* start *

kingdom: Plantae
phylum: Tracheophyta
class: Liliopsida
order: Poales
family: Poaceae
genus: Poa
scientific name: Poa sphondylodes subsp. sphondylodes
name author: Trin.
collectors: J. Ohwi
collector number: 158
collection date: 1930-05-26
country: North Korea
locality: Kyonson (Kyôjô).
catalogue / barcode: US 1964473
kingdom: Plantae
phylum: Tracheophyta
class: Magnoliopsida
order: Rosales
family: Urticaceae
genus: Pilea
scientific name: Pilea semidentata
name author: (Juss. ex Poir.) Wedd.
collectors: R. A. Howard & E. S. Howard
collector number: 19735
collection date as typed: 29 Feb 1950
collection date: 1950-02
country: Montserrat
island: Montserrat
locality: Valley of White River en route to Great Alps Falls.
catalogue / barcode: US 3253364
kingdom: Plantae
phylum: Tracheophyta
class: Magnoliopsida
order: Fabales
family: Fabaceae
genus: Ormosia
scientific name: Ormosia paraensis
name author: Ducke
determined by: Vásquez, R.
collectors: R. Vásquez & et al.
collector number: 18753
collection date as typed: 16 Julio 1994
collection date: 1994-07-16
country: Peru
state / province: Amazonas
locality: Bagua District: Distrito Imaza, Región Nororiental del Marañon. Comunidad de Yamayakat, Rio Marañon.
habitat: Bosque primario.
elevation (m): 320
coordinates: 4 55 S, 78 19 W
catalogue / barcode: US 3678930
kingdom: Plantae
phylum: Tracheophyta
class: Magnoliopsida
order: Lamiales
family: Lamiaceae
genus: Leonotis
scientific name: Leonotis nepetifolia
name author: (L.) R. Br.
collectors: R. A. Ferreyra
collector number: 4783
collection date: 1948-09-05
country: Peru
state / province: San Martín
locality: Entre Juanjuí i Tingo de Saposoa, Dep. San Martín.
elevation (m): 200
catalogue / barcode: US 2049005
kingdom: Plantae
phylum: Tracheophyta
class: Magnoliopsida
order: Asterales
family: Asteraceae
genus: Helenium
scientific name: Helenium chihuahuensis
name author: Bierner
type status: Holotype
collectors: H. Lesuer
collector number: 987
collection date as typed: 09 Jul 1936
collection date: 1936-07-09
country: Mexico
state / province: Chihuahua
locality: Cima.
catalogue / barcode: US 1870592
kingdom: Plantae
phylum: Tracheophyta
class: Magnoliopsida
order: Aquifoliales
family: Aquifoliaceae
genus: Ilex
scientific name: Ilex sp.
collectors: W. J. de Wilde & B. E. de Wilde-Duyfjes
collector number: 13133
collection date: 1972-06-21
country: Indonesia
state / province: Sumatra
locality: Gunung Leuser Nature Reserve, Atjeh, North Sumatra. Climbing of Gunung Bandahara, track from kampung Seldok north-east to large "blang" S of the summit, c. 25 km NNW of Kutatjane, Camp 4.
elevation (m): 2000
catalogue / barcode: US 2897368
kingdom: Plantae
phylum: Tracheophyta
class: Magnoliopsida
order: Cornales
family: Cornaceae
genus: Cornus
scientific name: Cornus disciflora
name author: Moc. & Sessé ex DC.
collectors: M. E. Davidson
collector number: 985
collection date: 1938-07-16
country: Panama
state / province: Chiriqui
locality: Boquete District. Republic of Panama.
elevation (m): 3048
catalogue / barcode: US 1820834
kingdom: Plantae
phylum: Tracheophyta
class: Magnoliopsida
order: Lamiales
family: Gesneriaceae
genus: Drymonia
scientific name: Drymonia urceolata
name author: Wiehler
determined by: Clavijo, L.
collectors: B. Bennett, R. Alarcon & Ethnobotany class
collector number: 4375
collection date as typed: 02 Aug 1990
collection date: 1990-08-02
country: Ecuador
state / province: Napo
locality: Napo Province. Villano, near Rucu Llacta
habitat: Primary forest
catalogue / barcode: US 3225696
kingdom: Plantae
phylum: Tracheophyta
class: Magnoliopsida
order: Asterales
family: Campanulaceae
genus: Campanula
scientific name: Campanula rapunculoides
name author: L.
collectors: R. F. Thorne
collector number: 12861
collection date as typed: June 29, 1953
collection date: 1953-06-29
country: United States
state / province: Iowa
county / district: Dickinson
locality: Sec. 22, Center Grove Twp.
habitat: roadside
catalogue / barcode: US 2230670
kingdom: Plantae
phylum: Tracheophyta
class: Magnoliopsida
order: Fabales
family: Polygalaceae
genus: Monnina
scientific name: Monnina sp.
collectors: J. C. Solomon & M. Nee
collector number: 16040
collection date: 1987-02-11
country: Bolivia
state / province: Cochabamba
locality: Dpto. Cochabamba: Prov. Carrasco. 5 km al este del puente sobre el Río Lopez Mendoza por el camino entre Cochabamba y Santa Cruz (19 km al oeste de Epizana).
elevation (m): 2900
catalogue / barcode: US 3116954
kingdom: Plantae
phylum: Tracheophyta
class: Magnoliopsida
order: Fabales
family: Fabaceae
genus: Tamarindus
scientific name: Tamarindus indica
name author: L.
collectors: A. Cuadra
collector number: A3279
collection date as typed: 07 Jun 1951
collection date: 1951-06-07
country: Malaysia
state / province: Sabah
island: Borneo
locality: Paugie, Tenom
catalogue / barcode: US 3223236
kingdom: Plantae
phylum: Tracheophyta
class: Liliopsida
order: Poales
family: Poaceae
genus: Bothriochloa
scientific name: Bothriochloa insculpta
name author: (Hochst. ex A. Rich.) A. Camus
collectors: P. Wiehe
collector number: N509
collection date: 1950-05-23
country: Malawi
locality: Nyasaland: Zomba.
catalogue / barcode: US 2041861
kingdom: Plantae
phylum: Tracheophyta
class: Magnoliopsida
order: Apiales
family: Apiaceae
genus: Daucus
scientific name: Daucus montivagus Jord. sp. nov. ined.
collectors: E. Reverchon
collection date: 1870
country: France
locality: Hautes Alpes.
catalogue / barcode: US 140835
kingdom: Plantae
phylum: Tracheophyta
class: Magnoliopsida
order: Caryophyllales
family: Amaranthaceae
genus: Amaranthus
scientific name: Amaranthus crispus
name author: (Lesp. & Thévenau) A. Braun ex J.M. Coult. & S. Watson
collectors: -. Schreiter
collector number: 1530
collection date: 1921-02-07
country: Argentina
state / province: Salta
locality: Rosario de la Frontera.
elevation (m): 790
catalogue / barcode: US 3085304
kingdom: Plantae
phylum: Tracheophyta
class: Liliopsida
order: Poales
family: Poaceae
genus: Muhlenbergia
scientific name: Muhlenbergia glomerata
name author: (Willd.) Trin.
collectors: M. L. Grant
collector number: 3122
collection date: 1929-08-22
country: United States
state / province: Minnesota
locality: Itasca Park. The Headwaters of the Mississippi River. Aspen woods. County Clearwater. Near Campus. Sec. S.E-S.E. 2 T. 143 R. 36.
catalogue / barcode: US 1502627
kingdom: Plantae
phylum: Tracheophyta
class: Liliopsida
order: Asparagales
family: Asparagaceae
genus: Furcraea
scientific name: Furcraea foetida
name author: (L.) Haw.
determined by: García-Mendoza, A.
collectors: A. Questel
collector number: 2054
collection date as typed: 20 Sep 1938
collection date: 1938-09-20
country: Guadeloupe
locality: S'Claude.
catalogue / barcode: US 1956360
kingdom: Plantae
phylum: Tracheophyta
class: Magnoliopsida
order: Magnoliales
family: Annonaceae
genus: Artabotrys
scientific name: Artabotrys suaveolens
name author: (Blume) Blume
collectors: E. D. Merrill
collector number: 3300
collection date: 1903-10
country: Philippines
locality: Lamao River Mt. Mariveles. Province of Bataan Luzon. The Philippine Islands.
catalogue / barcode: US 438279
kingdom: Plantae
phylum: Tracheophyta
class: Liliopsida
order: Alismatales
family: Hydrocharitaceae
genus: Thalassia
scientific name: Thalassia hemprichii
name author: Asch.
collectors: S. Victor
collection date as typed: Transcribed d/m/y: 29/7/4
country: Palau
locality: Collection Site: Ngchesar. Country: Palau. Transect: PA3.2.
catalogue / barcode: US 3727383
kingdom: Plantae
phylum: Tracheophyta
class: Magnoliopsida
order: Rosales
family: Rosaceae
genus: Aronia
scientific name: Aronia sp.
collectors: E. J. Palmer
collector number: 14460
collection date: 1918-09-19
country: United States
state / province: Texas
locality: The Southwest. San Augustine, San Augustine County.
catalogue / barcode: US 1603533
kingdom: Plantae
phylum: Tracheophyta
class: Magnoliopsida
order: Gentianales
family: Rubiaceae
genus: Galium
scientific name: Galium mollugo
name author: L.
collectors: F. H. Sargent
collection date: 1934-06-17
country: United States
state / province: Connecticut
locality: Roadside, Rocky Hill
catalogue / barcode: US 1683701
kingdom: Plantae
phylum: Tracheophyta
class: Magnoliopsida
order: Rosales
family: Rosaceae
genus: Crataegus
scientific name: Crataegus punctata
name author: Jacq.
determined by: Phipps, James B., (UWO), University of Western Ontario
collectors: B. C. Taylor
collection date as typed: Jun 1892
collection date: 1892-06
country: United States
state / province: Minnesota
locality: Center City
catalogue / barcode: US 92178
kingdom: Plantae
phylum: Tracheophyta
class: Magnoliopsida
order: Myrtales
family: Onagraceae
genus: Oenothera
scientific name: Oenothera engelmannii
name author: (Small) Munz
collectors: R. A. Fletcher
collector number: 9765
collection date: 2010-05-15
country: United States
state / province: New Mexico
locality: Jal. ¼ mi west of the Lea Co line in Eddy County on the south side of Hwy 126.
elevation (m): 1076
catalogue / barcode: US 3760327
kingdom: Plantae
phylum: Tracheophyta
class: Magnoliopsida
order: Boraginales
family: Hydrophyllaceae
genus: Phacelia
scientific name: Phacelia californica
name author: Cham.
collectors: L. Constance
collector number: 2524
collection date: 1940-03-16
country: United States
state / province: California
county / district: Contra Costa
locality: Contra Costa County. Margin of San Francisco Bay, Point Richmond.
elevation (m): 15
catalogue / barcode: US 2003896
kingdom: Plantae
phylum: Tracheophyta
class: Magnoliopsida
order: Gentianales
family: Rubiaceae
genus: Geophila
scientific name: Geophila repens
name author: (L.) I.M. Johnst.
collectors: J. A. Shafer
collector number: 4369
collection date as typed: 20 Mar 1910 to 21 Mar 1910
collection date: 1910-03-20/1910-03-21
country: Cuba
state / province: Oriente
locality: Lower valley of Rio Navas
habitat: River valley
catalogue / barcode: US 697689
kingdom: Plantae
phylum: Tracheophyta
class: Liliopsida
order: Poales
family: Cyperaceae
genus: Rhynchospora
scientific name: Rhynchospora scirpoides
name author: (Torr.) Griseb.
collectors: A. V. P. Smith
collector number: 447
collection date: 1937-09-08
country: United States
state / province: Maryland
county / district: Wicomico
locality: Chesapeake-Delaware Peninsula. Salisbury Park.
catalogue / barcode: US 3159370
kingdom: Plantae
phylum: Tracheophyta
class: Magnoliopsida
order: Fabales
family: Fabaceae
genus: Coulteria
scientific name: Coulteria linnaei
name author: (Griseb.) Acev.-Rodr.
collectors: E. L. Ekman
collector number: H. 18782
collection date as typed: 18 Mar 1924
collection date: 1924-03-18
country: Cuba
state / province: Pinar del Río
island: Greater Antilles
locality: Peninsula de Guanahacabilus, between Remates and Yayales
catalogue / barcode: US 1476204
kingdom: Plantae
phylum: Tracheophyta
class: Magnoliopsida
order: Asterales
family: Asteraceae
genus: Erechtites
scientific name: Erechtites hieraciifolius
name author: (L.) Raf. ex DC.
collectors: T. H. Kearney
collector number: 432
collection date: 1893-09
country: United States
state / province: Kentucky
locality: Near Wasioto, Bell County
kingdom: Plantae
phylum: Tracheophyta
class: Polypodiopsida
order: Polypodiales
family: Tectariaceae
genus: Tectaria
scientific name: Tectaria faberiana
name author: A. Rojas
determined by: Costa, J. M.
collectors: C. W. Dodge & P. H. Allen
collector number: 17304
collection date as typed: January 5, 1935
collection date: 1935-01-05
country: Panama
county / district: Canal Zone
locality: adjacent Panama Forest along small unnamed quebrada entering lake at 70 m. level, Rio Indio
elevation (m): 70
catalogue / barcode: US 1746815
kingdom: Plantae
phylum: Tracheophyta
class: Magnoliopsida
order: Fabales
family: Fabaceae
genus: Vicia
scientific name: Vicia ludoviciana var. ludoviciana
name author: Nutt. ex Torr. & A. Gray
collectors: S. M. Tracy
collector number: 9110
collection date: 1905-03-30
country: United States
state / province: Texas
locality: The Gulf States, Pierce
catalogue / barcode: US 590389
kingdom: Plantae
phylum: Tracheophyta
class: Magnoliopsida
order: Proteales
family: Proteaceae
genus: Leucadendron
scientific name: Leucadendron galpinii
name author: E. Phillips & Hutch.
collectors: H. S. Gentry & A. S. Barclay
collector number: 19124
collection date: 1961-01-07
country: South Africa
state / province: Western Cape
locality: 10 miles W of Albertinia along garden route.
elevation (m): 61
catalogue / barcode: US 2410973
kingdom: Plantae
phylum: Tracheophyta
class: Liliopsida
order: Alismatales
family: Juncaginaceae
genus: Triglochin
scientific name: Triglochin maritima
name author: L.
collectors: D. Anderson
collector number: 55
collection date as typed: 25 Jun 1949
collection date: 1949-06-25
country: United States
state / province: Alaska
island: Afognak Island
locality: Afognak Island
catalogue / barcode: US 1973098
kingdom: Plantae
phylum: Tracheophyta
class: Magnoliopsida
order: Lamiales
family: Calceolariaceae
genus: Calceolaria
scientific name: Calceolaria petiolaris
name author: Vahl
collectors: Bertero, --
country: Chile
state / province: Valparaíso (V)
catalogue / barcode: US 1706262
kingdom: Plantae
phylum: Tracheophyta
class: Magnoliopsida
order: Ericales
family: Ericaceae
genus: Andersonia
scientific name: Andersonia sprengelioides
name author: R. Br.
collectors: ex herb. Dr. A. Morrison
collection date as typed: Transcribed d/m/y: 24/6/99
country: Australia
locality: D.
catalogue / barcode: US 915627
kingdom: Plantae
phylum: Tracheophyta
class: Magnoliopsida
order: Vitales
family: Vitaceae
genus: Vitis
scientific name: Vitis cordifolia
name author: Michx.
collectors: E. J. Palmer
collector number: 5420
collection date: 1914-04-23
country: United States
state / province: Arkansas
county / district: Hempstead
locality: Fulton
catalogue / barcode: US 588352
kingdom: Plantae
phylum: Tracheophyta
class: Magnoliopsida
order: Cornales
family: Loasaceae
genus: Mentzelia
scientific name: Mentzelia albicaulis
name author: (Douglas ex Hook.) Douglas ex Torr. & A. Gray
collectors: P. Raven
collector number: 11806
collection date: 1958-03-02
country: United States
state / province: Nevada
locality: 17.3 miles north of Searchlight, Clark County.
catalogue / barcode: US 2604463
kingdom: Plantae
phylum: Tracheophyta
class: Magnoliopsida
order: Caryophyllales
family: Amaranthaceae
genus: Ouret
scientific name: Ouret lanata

* end *

• _PROBLEM TO WORK ON_
Rename "name author" to "authorship" in the part that opens with the line containing "genus: Vicia" and closes with the line containing "collector number: 55". Give only those lines again, with nothing else changed.

• _RESPONSE_
genus: Vicia
scientific name: Vicia ludoviciana var. ludoviciana
authorship: Nutt. ex Torr. & A. Gray
collectors: S. M. Tracy
collector number: 9110
collection date: 1905-03-30
country: United States
state / province: Texas
locality: The Gulf States, Pierce
catalogue / barcode: US 590389
kingdom: Plantae
phylum: Tracheophyta
class: Magnoliopsida
order: Proteales
family: Proteaceae
genus: Leucadendron
scientific name: Leucadendron galpinii
authorship: E. Phillips & Hutch.
collectors: H. S. Gentry & A. S. Barclay
collector number: 19124
collection date: 1961-01-07
country: South Africa
state / province: Western Cape
locality: 10 miles W of Albertinia along garden route.
elevation (m): 61
catalogue / barcode: US 2410973
kingdom: Plantae
phylum: Tracheophyta
class: Liliopsida
order: Alismatales
family: Juncaginaceae
genus: Triglochin
scientific name: Triglochin maritima
authorship: L.
collectors: D. Anderson
collector number: 55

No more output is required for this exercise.